感染はどれだけの勢いで拡大するか。そして医療はどのように圧迫されるか。切実な現実問題を、『マインクラフト』既存のシステムを用いながらシンプルに表現してみせた“Blockdown Simulator”。本マップを制作したイノベーション企業AKQAは、あくまで「これは新型コロナウイルス感染拡大の正確なモデルではありません。今日私たちが直面している危機は『マインクラフト』で見られるよりも複雑で多くの要因が絡んでいます」と説明している。そのうえで、「『マインクラフト』は毎月1億4500万人ものアクティブプレイヤーに愛されており、この問題を新たに人々に言って聞かせるには持ってこいの土台だと考えました」と語る。

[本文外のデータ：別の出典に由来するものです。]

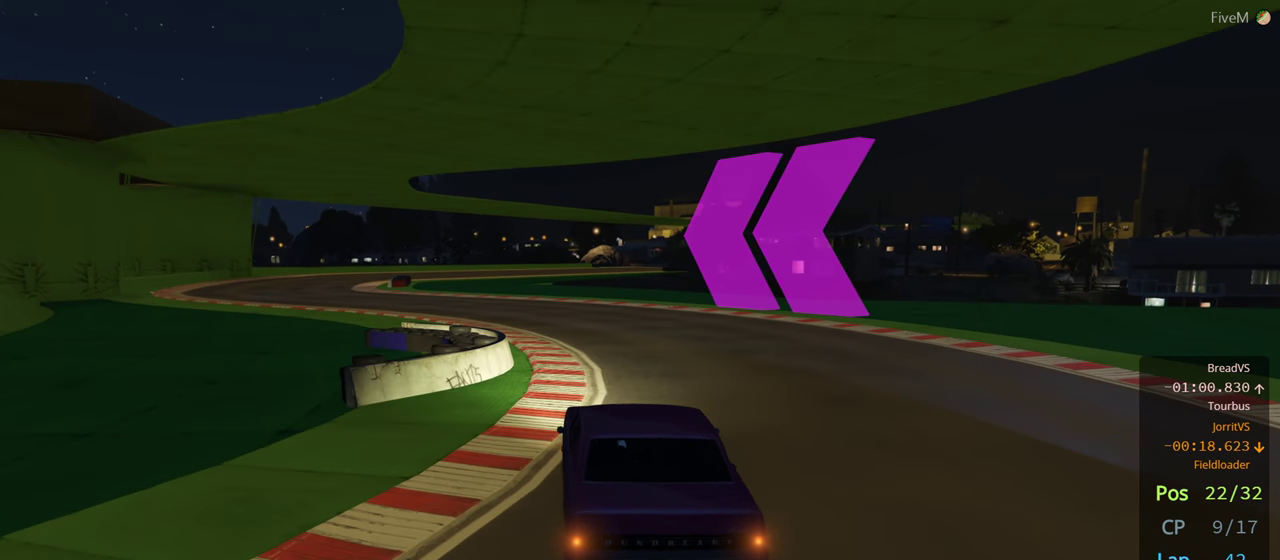
{"buttons": [], "left_stick": "left", "right_stick": "center", "events": [[200, "left_stick", "left"], [334, "left_stick", "center"], [434, "left_stick", "left"]]}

今、私たちが生きることになった新たな現実に対して困惑する若い世代へ向けて作られたという本マップ。感染症についての恐ろしさを知り家にいることを促進するためにも、いま一度プレイして切迫した状況を味わってみるといいかもしれない。相当ハードなゲームプレイになるはずだ。“Blockdown Simulator”は公式ページより無料でダウンロードでき、PC版Java Editionの『マインクラフト』でのみプレイ可能だ。